### To do
From the data, copy out every line in which the word "klikker" appears.

### Records excerpted from a collection
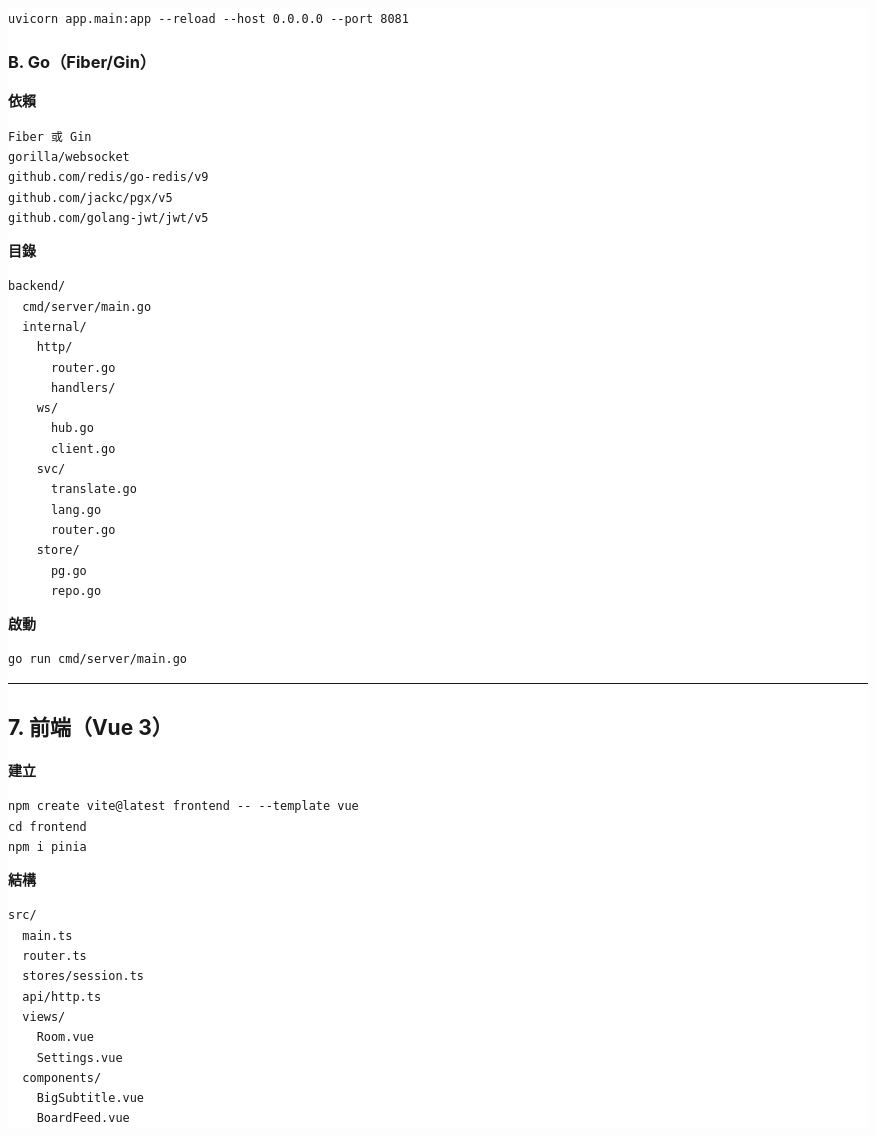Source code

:     uvicorn app.main:app --reload --host 0.0.0.0 --port 8081

### B. Go（Fiber/Gin）

**依賴**

    Fiber 或 Gin
    gorilla/websocket
    github.com/redis/go-redis/v9
    github.com/jackc/pgx/v5
    github.com/golang-jwt/jwt/v5

**目錄**

    backend/
      cmd/server/main.go
      internal/
        http/
          router.go
          handlers/
        ws/
          hub.go
          client.go
        svc/
          translate.go
          lang.go
          router.go
        store/
          pg.go
          repo.go

**啟動**

    go run cmd/server/main.go

------------------------------------------------------------------------

## 7. 前端（Vue 3）

**建立**

    npm create vite@latest frontend -- --template vue
    cd frontend
    npm i pinia

**結構**

    src/
      main.ts
      router.ts
      stores/session.ts
      api/http.ts
      views/
        Room.vue
        Settings.vue
      components/
        BigSubtitle.vue
        BoardFeed.vue

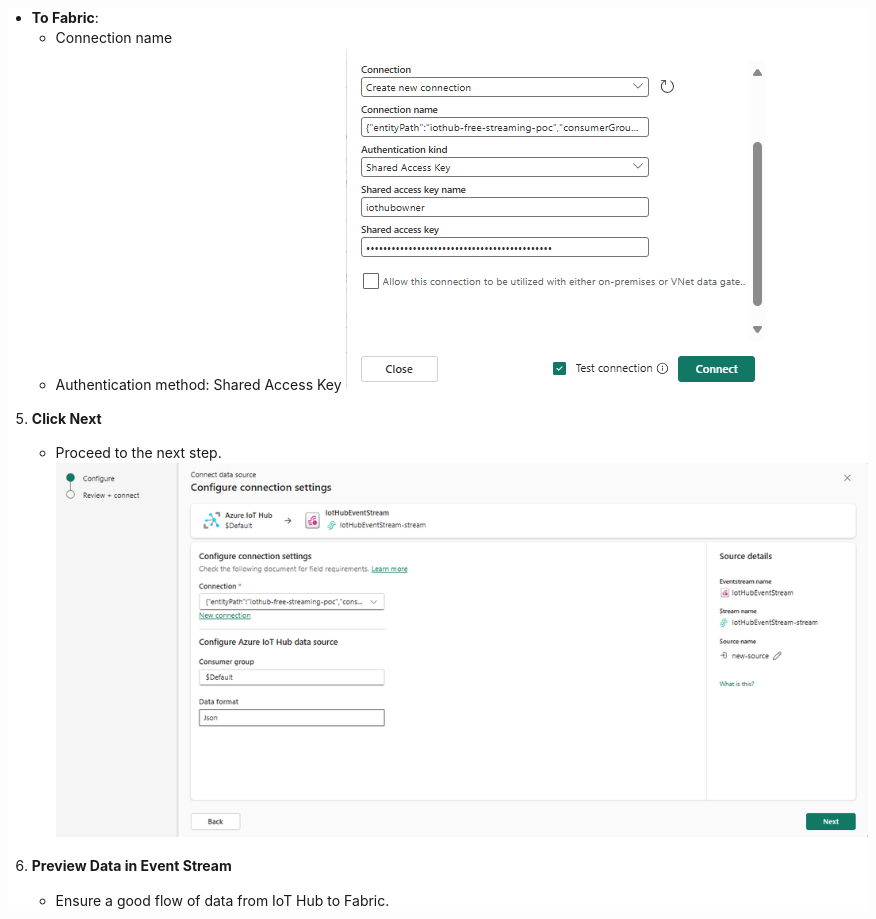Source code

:    - **To Fabric**:
     - Connection name
     - Authentication method: Shared Access Key
    ![alt text](Images/Fabric_To_Fabric_EventStream_For_IoTHUB_Connection_Settings.png)

5. **Click Next**
   - Proceed to the next step.
    ![alt text](Images/Fabric_ConnectionString_To_IoTHub_Nextpng.png)

6. **Preview Data in Event Stream**
   - Ensure a good flow of data from IoT Hub to Fabric.
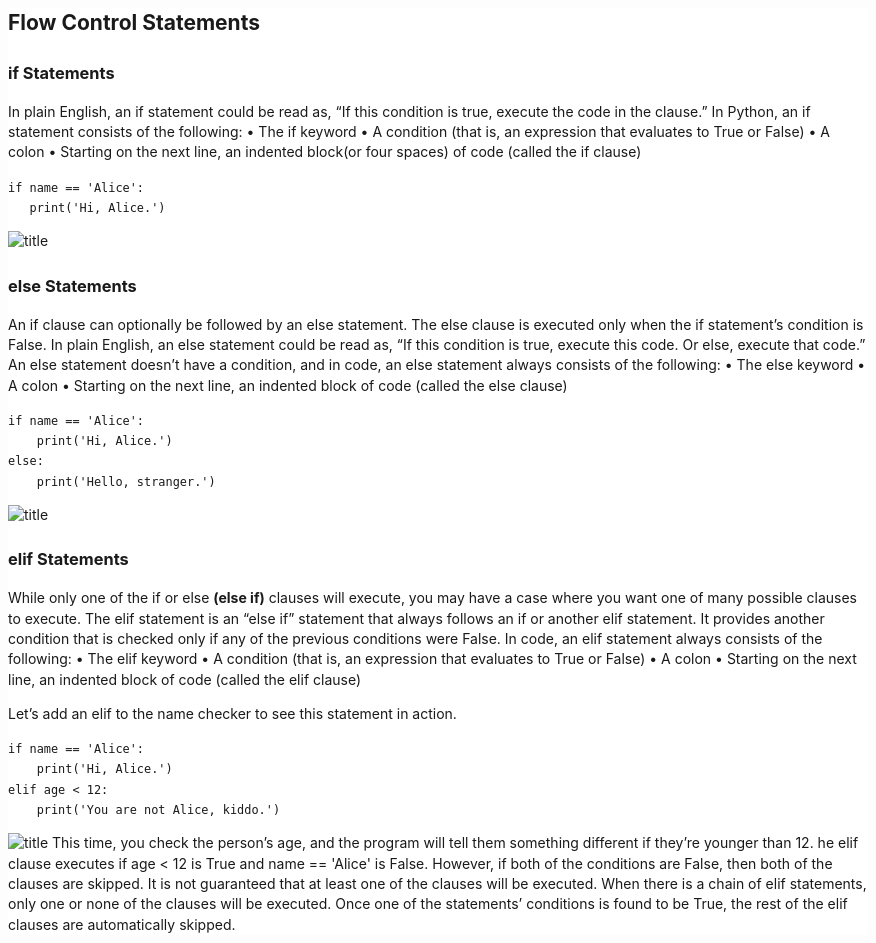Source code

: 

## Flow Control Statements

### if Statements

In plain English, an if statement could be read as, “If this condition is
true, execute the code in the clause.” In Python, an if statement consists of
the following:
    • The if keyword
    • A condition (that is, an expression that evaluates to True or False)
    • A colon
    • Starting on the next line, an indented block(or four spaces) of code (called the if clause)

    if name == 'Alice':
       print('Hi, Alice.')

![title](https://cdn.programiz.com/sites/tutorial2program/files/Python_if_statement.jpg)

### else Statements

An if clause can optionally be followed by an else statement. The else clause is executed only when the if statement’s condition is False. In plain English, an else statement could be read as, “If this condition is true, execute this code. Or else, execute that code.” An else statement doesn’t have a condition, and in code, an else statement always consists of the following:
• The else keyword
• A colon
• Starting on the next line, an indented block of code (called the else clause)

    if name == 'Alice':
        print('Hi, Alice.')
    else:
        print('Hello, stranger.')
![title](https://cdn.programiz.com/sites/tutorial2program/files/Python_if_else_statement.jpg)    
### elif Statements

While only one of the if or else **(else if)** clauses will execute, you may have a case where you want one of many possible clauses to execute. The elif statement is an “else if” statement that always follows an if or another elif statement. It provides another condition that is checked only if any of the previous conditions were False. In code, an elif statement always consists of the following:
    • The elif keyword
    • A condition (that is, an expression that evaluates to True or False)
    • A colon
    • Starting on the next line, an indented block of code (called the elif clause)

Let’s add an elif to the name checker to see this statement in action.

    if name == 'Alice':
        print('Hi, Alice.')
    elif age < 12:
        print('You are not Alice, kiddo.')
![title](https://cdn.programiz.com/sites/tutorial2program/files/Python_if_elif_else_statement.jpg)
This time, you check the person’s age, and the program will tell them something different if they’re younger than 12. he elif clause executes if age < 12 is True and name == 'Alice' is False. However, if both of the conditions are False, then both of the clauses are skipped. It is not guaranteed that at least one of the clauses will be executed. When there is a chain of elif statements, only one or none of the clauses will be executed. Once one of the statements’ conditions is found to be True, the rest of the elif clauses are automatically skipped.
    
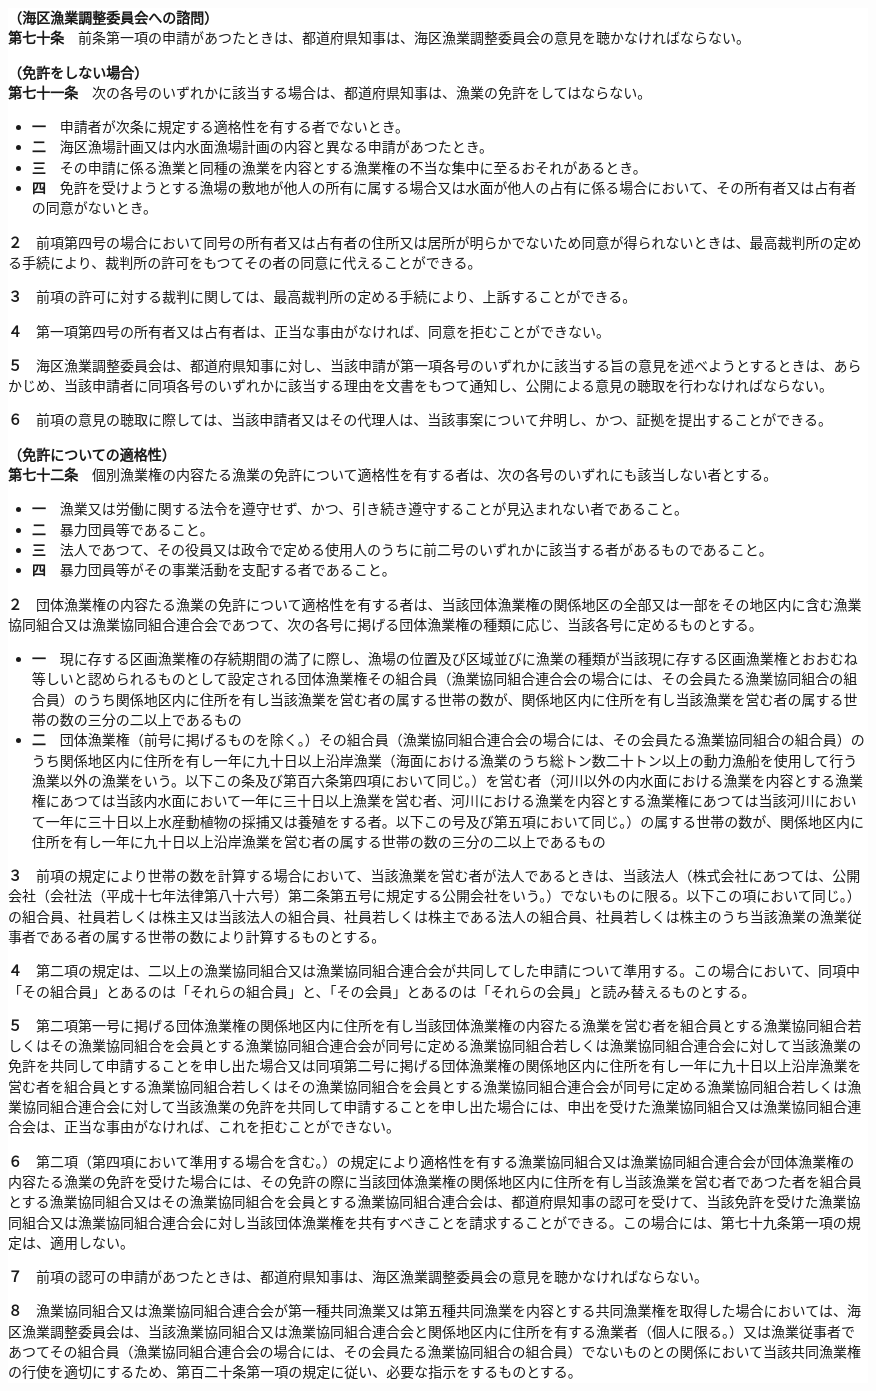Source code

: **（海区漁業調整委員会への諮問）**  
**第七十条**　前条第一項の申請があつたときは、都道府県知事は、海区漁業調整委員会の意見を聴かなければならない。  
  
**（免許をしない場合）**  
**第七十一条**　次の各号のいずれかに該当する場合は、都道府県知事は、漁業の免許をしてはならない。  
* **一**　申請者が次条に規定する適格性を有する者でないとき。  
* **二**　海区漁場計画又は内水面漁場計画の内容と異なる申請があつたとき。  
* **三**　その申請に係る漁業と同種の漁業を内容とする漁業権の不当な集中に至るおそれがあるとき。  
* **四**　免許を受けようとする漁場の敷地が他人の所有に属する場合又は水面が他人の占有に係る場合において、その所有者又は占有者の同意がないとき。  
  
**２**　前項第四号の場合において同号の所有者又は占有者の住所又は居所が明らかでないため同意が得られないときは、最高裁判所の定める手続により、裁判所の許可をもつてその者の同意に代えることができる。  
  
**３**　前項の許可に対する裁判に関しては、最高裁判所の定める手続により、上訴することができる。  
  
**４**　第一項第四号の所有者又は占有者は、正当な事由がなければ、同意を拒むことができない。  
  
**５**　海区漁業調整委員会は、都道府県知事に対し、当該申請が第一項各号のいずれかに該当する旨の意見を述べようとするときは、あらかじめ、当該申請者に同項各号のいずれかに該当する理由を文書をもつて通知し、公開による意見の聴取を行わなければならない。  
  
**６**　前項の意見の聴取に際しては、当該申請者又はその代理人は、当該事案について弁明し、かつ、証拠を提出することができる。  
  
**（免許についての適格性）**  
**第七十二条**　個別漁業権の内容たる漁業の免許について適格性を有する者は、次の各号のいずれにも該当しない者とする。  
* **一**　漁業又は労働に関する法令を遵守せず、かつ、引き続き遵守することが見込まれない者であること。  
* **二**　暴力団員等であること。  
* **三**　法人であつて、その役員又は政令で定める使用人のうちに前二号のいずれかに該当する者があるものであること。  
* **四**　暴力団員等がその事業活動を支配する者であること。  
  
**２**　団体漁業権の内容たる漁業の免許について適格性を有する者は、当該団体漁業権の関係地区の全部又は一部をその地区内に含む漁業協同組合又は漁業協同組合連合会であつて、次の各号に掲げる団体漁業権の種類に応じ、当該各号に定めるものとする。  
* **一**　現に存する区画漁業権の存続期間の満了に際し、漁場の位置及び区域並びに漁業の種類が当該現に存する区画漁業権とおおむね等しいと認められるものとして設定される団体漁業権その組合員（漁業協同組合連合会の場合には、その会員たる漁業協同組合の組合員）のうち関係地区内に住所を有し当該漁業を営む者の属する世帯の数が、関係地区内に住所を有し当該漁業を営む者の属する世帯の数の三分の二以上であるもの  
* **二**　団体漁業権（前号に掲げるものを除く。）その組合員（漁業協同組合連合会の場合には、その会員たる漁業協同組合の組合員）のうち関係地区内に住所を有し一年に九十日以上沿岸漁業（海面における漁業のうち総トン数二十トン以上の動力漁船を使用して行う漁業以外の漁業をいう。以下この条及び第百六条第四項において同じ。）を営む者（河川以外の内水面における漁業を内容とする漁業権にあつては当該内水面において一年に三十日以上漁業を営む者、河川における漁業を内容とする漁業権にあつては当該河川において一年に三十日以上水産動植物の採捕又は養殖をする者。以下この号及び第五項において同じ。）の属する世帯の数が、関係地区内に住所を有し一年に九十日以上沿岸漁業を営む者の属する世帯の数の三分の二以上であるもの  
  
**３**　前項の規定により世帯の数を計算する場合において、当該漁業を営む者が法人であるときは、当該法人（株式会社にあつては、公開会社（会社法（平成十七年法律第八十六号）第二条第五号に規定する公開会社をいう。）でないものに限る。以下この項において同じ。）の組合員、社員若しくは株主又は当該法人の組合員、社員若しくは株主である法人の組合員、社員若しくは株主のうち当該漁業の漁業従事者である者の属する世帯の数により計算するものとする。  
  
**４**　第二項の規定は、二以上の漁業協同組合又は漁業協同組合連合会が共同してした申請について準用する。この場合において、同項中「その組合員」とあるのは「それらの組合員」と、「その会員」とあるのは「それらの会員」と読み替えるものとする。  
  
**５**　第二項第一号に掲げる団体漁業権の関係地区内に住所を有し当該団体漁業権の内容たる漁業を営む者を組合員とする漁業協同組合若しくはその漁業協同組合を会員とする漁業協同組合連合会が同号に定める漁業協同組合若しくは漁業協同組合連合会に対して当該漁業の免許を共同して申請することを申し出た場合又は同項第二号に掲げる団体漁業権の関係地区内に住所を有し一年に九十日以上沿岸漁業を営む者を組合員とする漁業協同組合若しくはその漁業協同組合を会員とする漁業協同組合連合会が同号に定める漁業協同組合若しくは漁業協同組合連合会に対して当該漁業の免許を共同して申請することを申し出た場合には、申出を受けた漁業協同組合又は漁業協同組合連合会は、正当な事由がなければ、これを拒むことができない。  
  
**６**　第二項（第四項において準用する場合を含む。）の規定により適格性を有する漁業協同組合又は漁業協同組合連合会が団体漁業権の内容たる漁業の免許を受けた場合には、その免許の際に当該団体漁業権の関係地区内に住所を有し当該漁業を営む者であつた者を組合員とする漁業協同組合又はその漁業協同組合を会員とする漁業協同組合連合会は、都道府県知事の認可を受けて、当該免許を受けた漁業協同組合又は漁業協同組合連合会に対し当該団体漁業権を共有すべきことを請求することができる。この場合には、第七十九条第一項の規定は、適用しない。  
  
**７**　前項の認可の申請があつたときは、都道府県知事は、海区漁業調整委員会の意見を聴かなければならない。  
  
**８**　漁業協同組合又は漁業協同組合連合会が第一種共同漁業又は第五種共同漁業を内容とする共同漁業権を取得した場合においては、海区漁業調整委員会は、当該漁業協同組合又は漁業協同組合連合会と関係地区内に住所を有する漁業者（個人に限る。）又は漁業従事者であつてその組合員（漁業協同組合連合会の場合には、その会員たる漁業協同組合の組合員）でないものとの関係において当該共同漁業権の行使を適切にするため、第百二十条第一項の規定に従い、必要な指示をするものとする。  
  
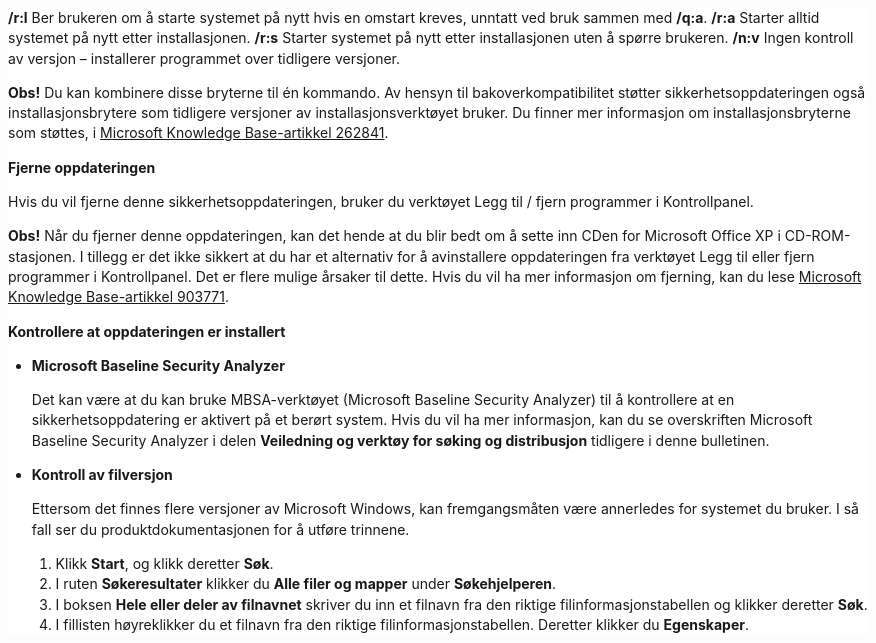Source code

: <tr class="even">
<td style="border:1px solid black;"><strong>/r:l</strong></td>
<td style="border:1px solid black;">Ber brukeren om å starte systemet på nytt hvis en omstart kreves, unntatt ved bruk sammen med <strong>/q:a</strong>.</td>
</tr>
<tr class="odd">
<td style="border:1px solid black;"><strong>/r:a</strong></td>
<td style="border:1px solid black;">Starter alltid systemet på nytt etter installasjonen.</td>
</tr>
<tr class="even">
<td style="border:1px solid black;"><strong>/r:s</strong></td>
<td style="border:1px solid black;">Starter systemet på nytt etter installasjonen uten å spørre brukeren.</td>
</tr>
<tr class="odd">
<td style="border:1px solid black;"><strong>/n:v</strong></td>
<td style="border:1px solid black;">Ingen kontroll av versjon – installerer programmet over tidligere versjoner.</td>
</tr>
</tbody>
</table>


**Obs\!** Du kan kombinere disse bryterne til én kommando. Av hensyn til bakoverkompatibilitet støtter sikkerhetsoppdateringen også installasjonsbrytere som tidligere versjoner av installasjonsverktøyet bruker. Du finner mer informasjon om installasjonsbryterne som støttes, i [Microsoft Knowledge Base-artikkel 262841](http://support.microsoft.com/kb/262841).

**Fjerne oppdateringen**

Hvis du vil fjerne denne sikkerhetsoppdateringen, bruker du verktøyet Legg til / fjern programmer i Kontrollpanel.

**Obs\!** Når du fjerner denne oppdateringen, kan det hende at du blir bedt om å sette inn CDen for Microsoft Office XP i CD-ROM-stasjonen. I tillegg er det ikke sikkert at du har et alternativ for å avinstallere oppdateringen fra verktøyet Legg til eller fjern programmer i Kontrollpanel. Det er flere mulige årsaker til dette. Hvis du vil ha mer informasjon om fjerning, kan du lese [Microsoft Knowledge Base-artikkel 903771](http://support.microsoft.com/kb/903771).

**Kontrollere at oppdateringen er installert**

  - **Microsoft Baseline Security Analyzer**
    
    Det kan være at du kan bruke MBSA-verktøyet (Microsoft Baseline Security Analyzer) til å kontrollere at en sikkerhetsoppdatering er aktivert på et berørt system. Hvis du vil ha mer informasjon, kan du se overskriften Microsoft Baseline Security Analyzer i delen **Veiledning og verktøy for søking og distribusjon** tidligere i denne bulletinen.

  - **Kontroll av filversjon**
    
    Ettersom det finnes flere versjoner av Microsoft Windows, kan fremgangsmåten være annerledes for systemet du bruker. I så fall ser du produktdokumentasjonen for å utføre trinnene.
    
    1.  Klikk **Start**, og klikk deretter **Søk**.
    2.  I ruten **Søkeresultater** klikker du **Alle filer og mapper** under **Søkehjelperen**.
    3.  I boksen **Hele eller deler av filnavnet** skriver du inn et filnavn fra den riktige filinformasjonstabellen og klikker deretter **Søk**.
    4.  I fillisten høyreklikker du et filnavn fra den riktige filinformasjonstabellen. Deretter klikker du **Egenskaper**.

### Solved exercise
    2.  I ruten **Søkeresultater** klikker du **Alle filer og mapper** under **Søkehjelperen**.
    3.  I boksen **Hele eller deler av filnavnet** skriver du inn et filnavn fra den riktige filinformasjonstabellen og klikker deretter **Søk**.
    4.  I fillisten høyreklikker du et filnavn fra den riktige filinformasjonstabellen. Deretter klikker du **Egenskaper**.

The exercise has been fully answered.